When someone says “root canal,” most people shy away in fear. Thought of as the most painful, miserable dental procedure, the fear of getting hurt during a root canal keeps thousands away from the dentist every year. But should you really be scared about an impending root canal? Or is a root canal only a simple, routine procedure that dentists do every day?
Myth One: Root Canals are the Most Painful Dental Procedure
A root canal is not the most painful thing that you’ll have to endure during your life. In fact, most root canals result in less pain than the patient is already feeling. The reason to get a root canal is because the pulp of the teeth has been infected and is dying. During a root canal, your nerves are numbed just like they are numbed during a filling or extraction. Thus, a root canal is no more painful than these procedures. The American Associated of Endodontists suggests that the fear of root canals is due to how painful this procedure was in the past when modern medicine was not being used. These days, root canals are more annoyingly uncomfortable than painful.
Myth Two: I’ll be Fine without a Root Canal
Avoiding a root canal is not a way to avoid the pain! The need for a root canal arises because the pulp of your teeth has become infected. The pain of your teeth rotting from the inside out is far more serious than having a root canal done with analgesia. You can also suffer from serious infections if a dying tooth is left on its own for too long. Therefore, get a root canal before the rotting tooth becomes a problem. The pain you will be avoiding in the long run should be the only reason you need.
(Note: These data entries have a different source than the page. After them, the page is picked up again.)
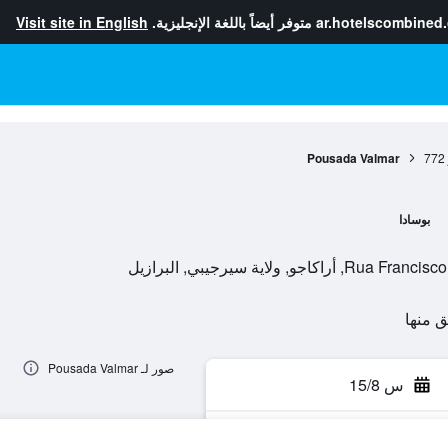
ar.hotelscombined
متوفر أيضاً باللغة الإنجليزية.
Visit site in English
Pousada Valmar
772
بوسادا
ولاية سيرجيبي, البرازيل
صور لـ Pousada Valmar
س 15/8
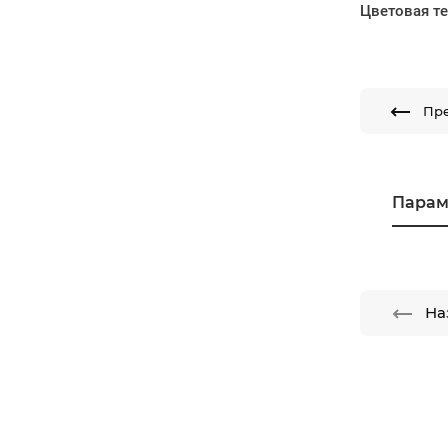
Цветовая т
Пр
Парам
На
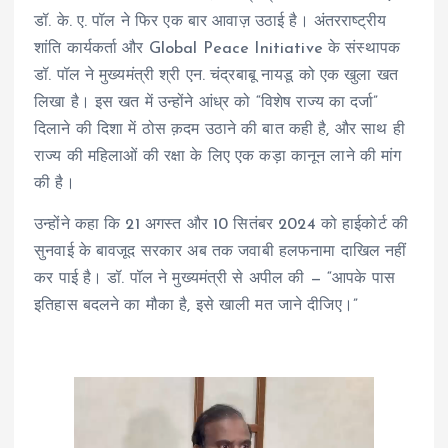
डॉ. के. ए. पॉल ने फिर एक बार आवाज़ उठाई है। अंतरराष्ट्रीय
शांति कार्यकर्ता और Global Peace Initiative के संस्थापक
डॉ. पॉल ने मुख्यमंत्री श्री एन. चंद्रबाबू नायडू को एक खुला खत
लिखा है। इस खत में उन्होंने आंध्र को “विशेष राज्य का दर्जा”
दिलाने की दिशा में ठोस क़दम उठाने की बात कही है, और साथ ही
राज्य की महिलाओं की रक्षा के लिए एक कड़ा कानून लाने की मांग
की है।
उन्होंने कहा कि 21 अगस्त और 10 सितंबर 2024 को हाईकोर्ट की
सुनवाई के बावजूद सरकार अब तक जवाबी हलफनामा दाखिल नहीं
कर पाई है। डॉ. पॉल ने मुख्यमंत्री से अपील की — “आपके पास
इतिहास बदलने का मौका है, इसे खाली मत जाने दीजिए।”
Myth Three: Root Canals Take Several Appointments
Many years ago, it was standard for root canals to take several appointments. These days, a root canal can usually be completed in one dentist visit. Sometimes, an extensive root infection will take two appointments to fix, but these instances are rare. You may need two appointments if your infection is so far gone that a dentist needs extensive time to repair the tooth. This is why seeing a doctor for a root canal sooner rather than later is important. Often, a dentist will suggest a root canal even if you aren’t feeling pain. For these low-key infections, your procedure should take only one appointment.
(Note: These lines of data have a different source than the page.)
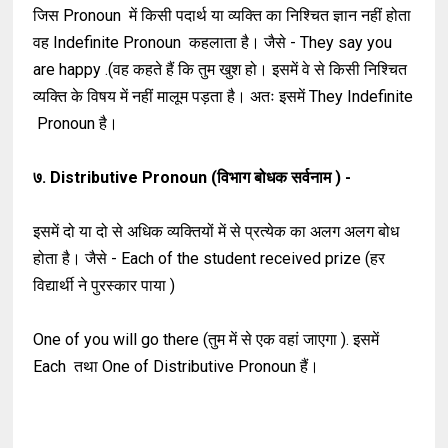
जिस Pronoun में किसी पदार्थ या व्यक्ति का निश्चित ज्ञान नहीं होता
वह Indefinite Pronoun कहलाता है। जैसे - They say you
are happy .(वह कहते हैं कि तुम खुश हो। इसमें वे से किसी निश्चित
व्यक्ति के विषय में नहीं मालूम पड़ता है। अतः इसमें They Indefinite
Pronoun है।
७. Distributive Pronoun (विभाग बोधक सर्वनाम ) -
इसमें दो या दो से अधिक व्यक्तियों में से प्रत्येक का अलग अलग बोध
होता है। जैसे - Each of the student received prize (हर
विद्यार्थी ने पुरस्कार पाया )
One of you will go there (तुम में से एक वहां जाएगा ). इसमें
Each तथा One of Distributive Pronoun हैं।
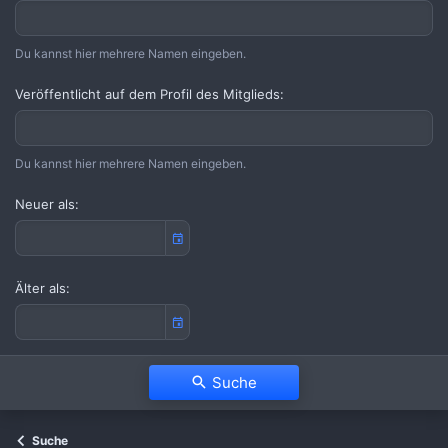
Du kannst hier mehrere Namen eingeben.
Veröffentlicht auf dem Profil des Mitglieds
Du kannst hier mehrere Namen eingeben.
Neuer als
Älter als
Suche
Suche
Myth Four: Your Teeth Will Break After a Root Canal
One hundred years ago, it wasn’t uncommon for a tooth to break after a root canal. This was due to the fact that these teeth weren’t getting the blood and nutrients they need. These days, many dentists crown teeth who have had root canal infections to prevent breakage.
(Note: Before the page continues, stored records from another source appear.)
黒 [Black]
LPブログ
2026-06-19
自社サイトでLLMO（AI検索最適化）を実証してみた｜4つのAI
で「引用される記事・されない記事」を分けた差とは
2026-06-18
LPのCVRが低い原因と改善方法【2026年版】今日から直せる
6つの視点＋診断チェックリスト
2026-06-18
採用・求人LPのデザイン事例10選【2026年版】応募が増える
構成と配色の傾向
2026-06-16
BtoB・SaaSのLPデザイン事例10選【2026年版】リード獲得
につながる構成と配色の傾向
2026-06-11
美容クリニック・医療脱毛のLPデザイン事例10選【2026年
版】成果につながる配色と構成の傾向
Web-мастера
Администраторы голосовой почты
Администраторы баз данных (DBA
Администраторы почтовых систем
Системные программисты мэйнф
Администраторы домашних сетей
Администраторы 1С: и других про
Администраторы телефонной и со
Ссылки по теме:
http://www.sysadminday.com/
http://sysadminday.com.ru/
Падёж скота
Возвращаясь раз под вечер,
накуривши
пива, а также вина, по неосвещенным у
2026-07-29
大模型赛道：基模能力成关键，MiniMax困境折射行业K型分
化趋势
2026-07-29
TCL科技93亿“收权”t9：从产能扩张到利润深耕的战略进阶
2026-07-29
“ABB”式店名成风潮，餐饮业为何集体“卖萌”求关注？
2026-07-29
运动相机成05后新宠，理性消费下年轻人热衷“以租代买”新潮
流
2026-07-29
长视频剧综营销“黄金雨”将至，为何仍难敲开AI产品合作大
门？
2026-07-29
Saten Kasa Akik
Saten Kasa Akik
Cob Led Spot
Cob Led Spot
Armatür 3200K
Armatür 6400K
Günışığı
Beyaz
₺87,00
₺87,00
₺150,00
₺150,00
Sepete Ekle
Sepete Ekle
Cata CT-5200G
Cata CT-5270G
Busting the Myths of Root Canals
When you think of getting a root canal, don’t automatically assume that it will be the most excruciating experience of your life. Instead, understand that root canal misconceptions arise from how the procedure was done over one hundred years ago. In those days, a root canal was painful. These days, modern medicine eases the pain and your worry. So, does a root canal hurt? Not nearly as much as you may think.